STROBOSCOPE: State and Resource Based Simulation of Construction Processes
A dissertation submitted in partial fulfillment
of the requirements for the degree of
Doctor of Philosophy
in The University of Michigan
by Julio C. Martinez
Doctoral Committee Chair:
Photios G. Ioannou, Professor
Civil & Environmental Engineering Department
University of Michigan
Ann Arbor, Michigan 48109-2125, U.S.A.
Construction processes range from the very simple to the very complex. Complex processes are difficult to analyze and optimize using standard mathematical methods. Simulation is an alternative method of analysis that offers numerous benefits. The construction simulation systems previously available could not model typical construction processes with the necessary level of detail. General purpose simulation systems, generally based on the process interaction strategy, cannot easily model the multiple resource requirements and dynamic complexity of construction processes.
The purpose of this research was to remedy this situation and address the simulation modeling requirements of construction processes. The end result of this effort is Stroboscope, an acronym for STate and ResOurce Based Simulation of COnstruction ProcEsses. It is a general purpose simulation programming language specifically designed to model construction operations. Stroboscope models consist of a series of programming statements that define a network of interconnected modeling elements, give the elements unique behavior, and control the simulation.
Stroboscope's ability to dynamically access the state of the simulation and the properties of the resources involved in an operation differentiate it from other construction simulation tools. The state of the simulation refers to such things as the number of trucks waiting to be loaded; the current simulation time; the number of times an activity has occurred; and the last time a particular activity started. Access to the properties of resources means that operations can be sensitive to resource properties - such as size, weight, and cost - on an individual (the size of the specific loader used in an operation) or an aggregate basis (the sum of the weights of a set of steel shapes waiting to be erected).

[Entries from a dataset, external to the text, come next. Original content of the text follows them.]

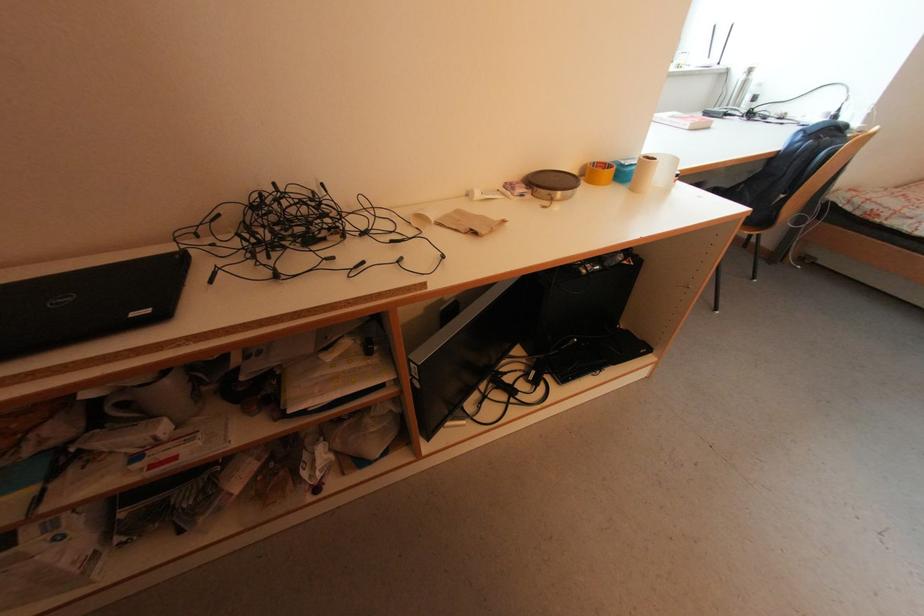
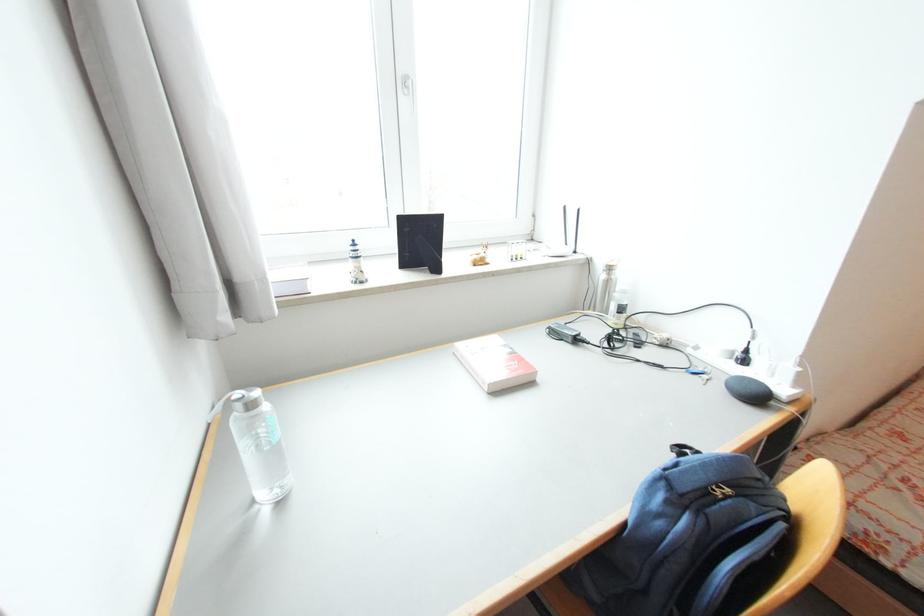
Find the pixel in the second image that matches [757,66] in the first image.

(614, 265)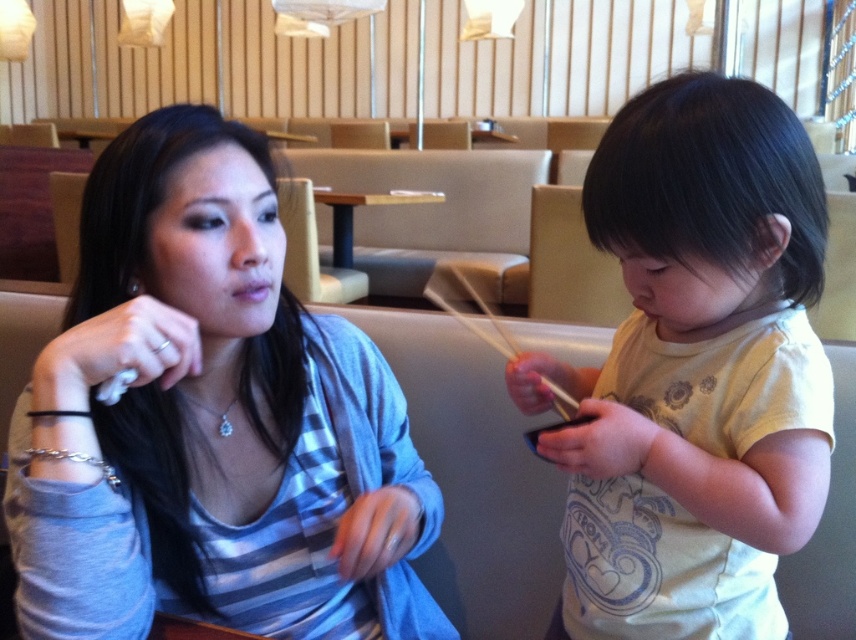
You are taking a photo of the scene and want to focus on both point [123,200] and point [551,387]. Since you can only focus on one point at a time, which point should you choose to ensure that the other point remains relatively in focus?

You should focus on point [123,200] because it is closer to the camera. In photography, focusing on the closer object increases the likelihood that the farther object will still be relatively in focus due to depth of field principles.

You are a server in the restaurant and need to place a 10 cm thick menu on the table. Can the wooden table at center support the menu if the menu is placed on top of the light yellow cotton shirt at right?

The light yellow cotton shirt at right is thinner than the wooden table at center, but the shirt is not designed to support weight. Therefore, placing the menu directly on the wooden table at center would be more stable and appropriate for supporting the menu.

You are standing at the entrance of the restaurant and see the point marked at coordinates (694,371). What object is located at that point?

The point at coordinates (694,371) corresponds to the light yellow cotton shirt at right.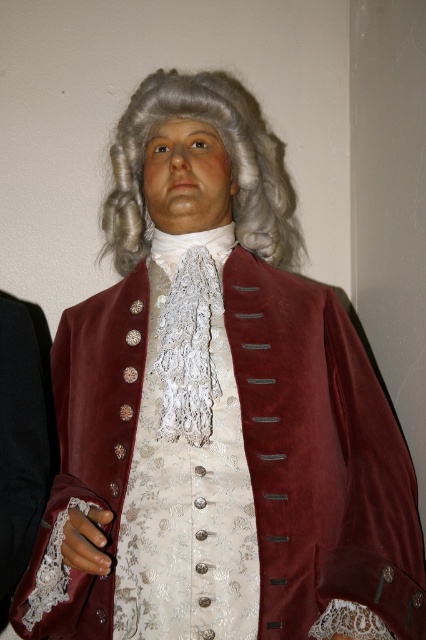
Who is higher up, white lace dress at center or grayhair at center?

grayhair at center is above.

In the scene shown: Which of these two, white lace dress at center or grayhair at center, stands taller?

Standing taller between the two is white lace dress at center.

Find the location of `white lace dress at center`. white lace dress at center is located at coordinates (187, 467).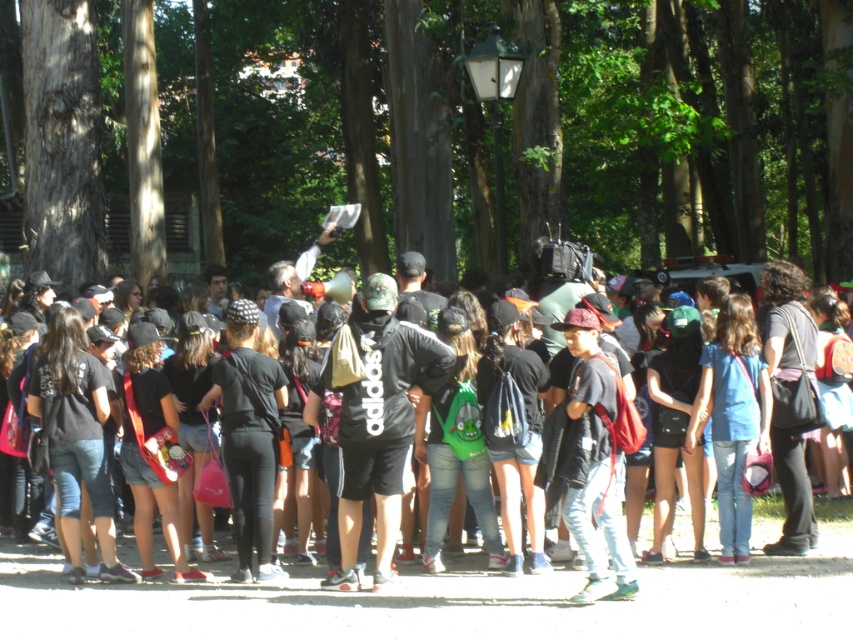
Can you confirm if brown textured tree at upper center is positioned below smooth brown tree trunk at left?

No, brown textured tree at upper center is not below smooth brown tree trunk at left.

Who is more forward, (207, 224) or (47, 230)?

Positioned in front is point (47, 230).

Locate an element on the screen. brown textured tree at upper center is located at coordinates (434, 129).

Between smooth brown tree trunk at left and black matte shirt at center, which one is positioned lower?

black matte shirt at center

Does smooth brown tree trunk at left come in front of black matte shirt at center?

No, smooth brown tree trunk at left is behind black matte shirt at center.

Locate an element on the screen. The height and width of the screenshot is (640, 853). smooth brown tree trunk at left is located at coordinates (61, 141).

Is brown textured tree at upper center wider than black matte shirt at center?

Yes, brown textured tree at upper center is wider than black matte shirt at center.

Based on the photo, between brown textured tree at upper center and black matte shirt at center, which one has less height?

Result: black matte shirt at center is shorter.

Is point (245, 22) farther from viewer compared to point (273, 596)?

Yes, it is.

Image resolution: width=853 pixels, height=640 pixels. Identify the location of brown textured tree at upper center. (434, 129).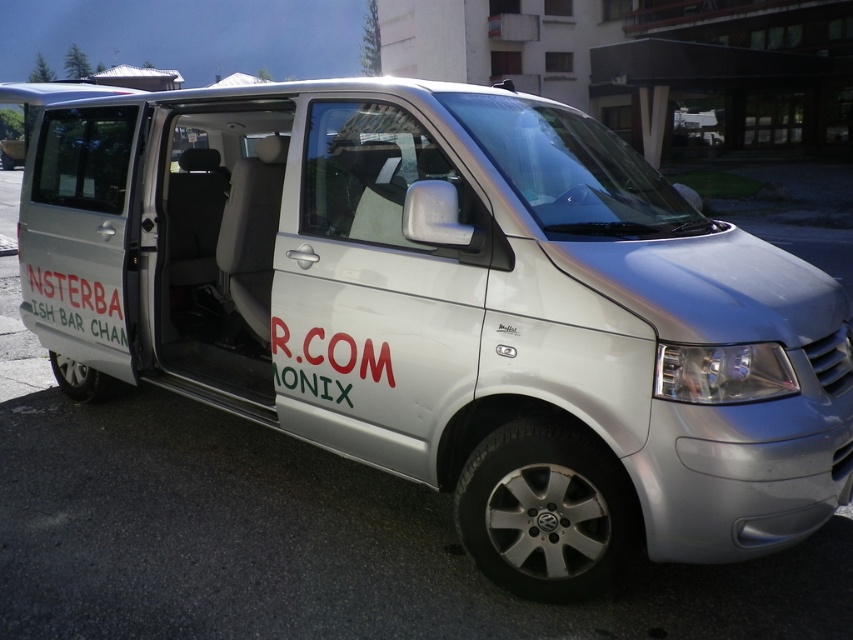
Is white matte door at center bigger than white painted text at side?

Correct, white matte door at center is larger in size than white painted text at side.

What do you see at coordinates (212, 248) in the screenshot?
I see `white matte door at center` at bounding box center [212, 248].

Image resolution: width=853 pixels, height=640 pixels. Find the location of `white matte door at center`. white matte door at center is located at coordinates (212, 248).

Between white matte door at center and red matte text at center, which one is positioned lower?

red matte text at center is lower down.

Is white matte door at center to the right of red matte text at center from the viewer's perspective?

No, white matte door at center is not to the right of red matte text at center.

The height and width of the screenshot is (640, 853). What do you see at coordinates (212, 248) in the screenshot? I see `white matte door at center` at bounding box center [212, 248].

Locate an element on the screen. The height and width of the screenshot is (640, 853). white matte door at center is located at coordinates (212, 248).

Is white painted text at side to the left of red matte text at center from the viewer's perspective?

Correct, you'll find white painted text at side to the left of red matte text at center.

Who is more forward, (96, 291) or (390, 372)?

Point (390, 372) is more forward.

The height and width of the screenshot is (640, 853). What are the coordinates of `white painted text at side` in the screenshot? It's located at (74, 304).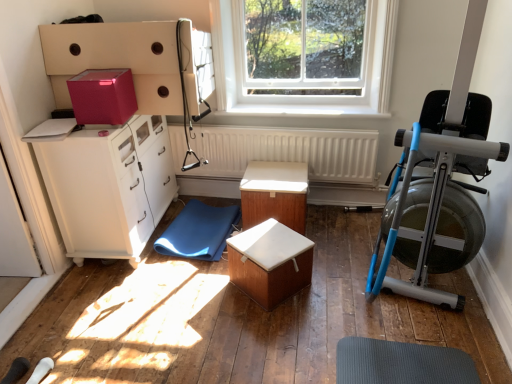
Locate an element on the screen. vacant area on top of wooden table at center, placed as the second table when sorted from front to back (from a real-world perspective) is located at coordinates (270, 177).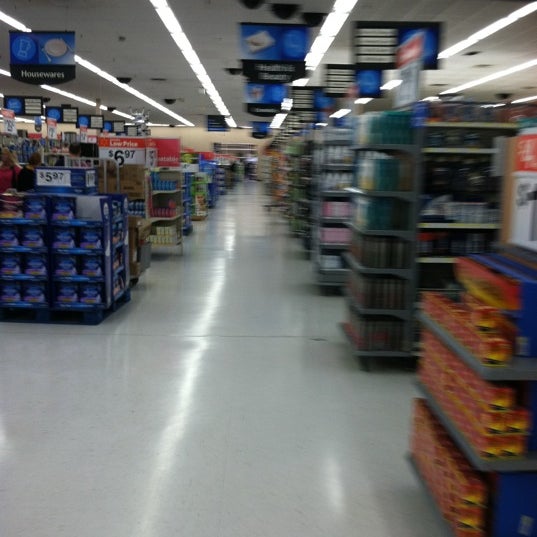
This screenshot has width=537, height=537. Identify the location of poster. (132, 140).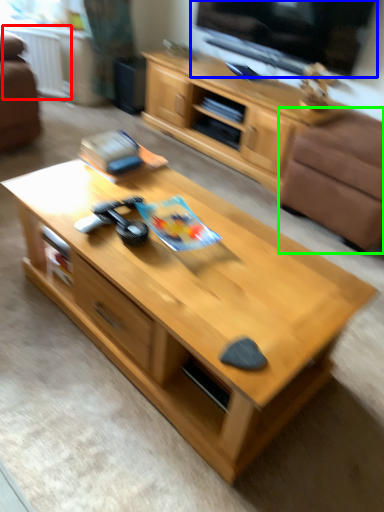
Question: Based on their relative distances, which object is farther from radiator (highlighted by a red box)? Choose from window screen (highlighted by a blue box) and armchair (highlighted by a green box).

Choices:
 (A) window screen
 (B) armchair

Answer: (B)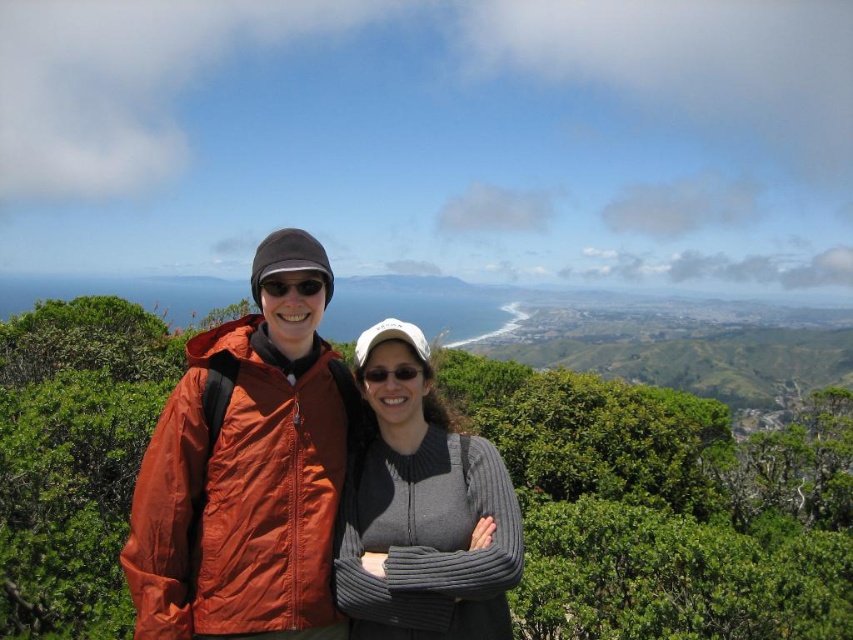
You are a photographer trying to capture a clear shot of the gray ribbed sweater at center and the matte black sunglasses at center. Since both are at the center, which object should you focus on to ensure the other is also in focus?

The gray ribbed sweater at center is in front of matte black sunglasses at center. To ensure both are in focus, focus on the gray ribbed sweater at center since it is closer to the camera, and the depth of field will likely include the matte black sunglasses at center behind it.

You are a photographer trying to capture a candid shot of the two hikers. You notice the gray ribbed sweater at center and the matte black sunglasses at center in your frame. From the photographer perspective, which item is positioned to the right of the other?

The gray ribbed sweater at center is positioned to the right of the matte black sunglasses at center.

Stroboscope modeling elements have attributes - defined through programming statements - that define how they behave throughout a simulation. Attributes represent such things as the duration or priority of an activity, the discipline of a queue, and the amount of resource that flows from one element to another. It is possible to specify most attributes with expressions. Attributes have default values that provide the most common and expected behavior. Expressions are composed of constants; system-maintained variables that access the state of the simulation and the properties of resources; user-defined variables; logical, arithmetic, and conditional operators; and scientific, statistical, and mathematical functions.
Stroboscope simulation models can consider uncertainty in any aspect of the real system being represented (and not just time). A typical example is the uncertainty in the quantities of resources produced or consumed (e.g., the volume of rock resulting from a dynamite blast). Stroboscope models can also select the routing of resources and the sequence of operations dynamically; allocate resources to activities based on complex selection schemes; combine resources and dynamically assign properties to the resulting compound resource; and activate operations subject to complex startup conditions not directly related to resource availability (e.g., do not blast rock until all crews of all trades have left the vicinity, the wiring has been inspected, and there are less than 10 minutes left in the current shift).
The Stroboscope language includes most of the capabilities desirable of general purpose simulation languages such as multiple random number streams; sophisticated stream management; antithetic variates; built-in functions that sample from a wide range of probability distributions; the ability to reset statistical registers or the model itself; a source level flow control language; and a statement pre-processor that allows the parameterized generation of code (i.e., code that writes code). Stroboscope also has some of the characteristics of general purpose programming languages such as built-in logarithmic and trigonometric functions; conventional variables and arrays; and structured flow control with while-wend and if-elseif-else-endif blocks.
In addition, Stroboscope can be seamlessly extended with Add-Ons. Add-Ons are dynamic link libraries written according to the Stroboscope Add-On Interface with conventional compiled languages such as C, C++, Pascal, and Fortran.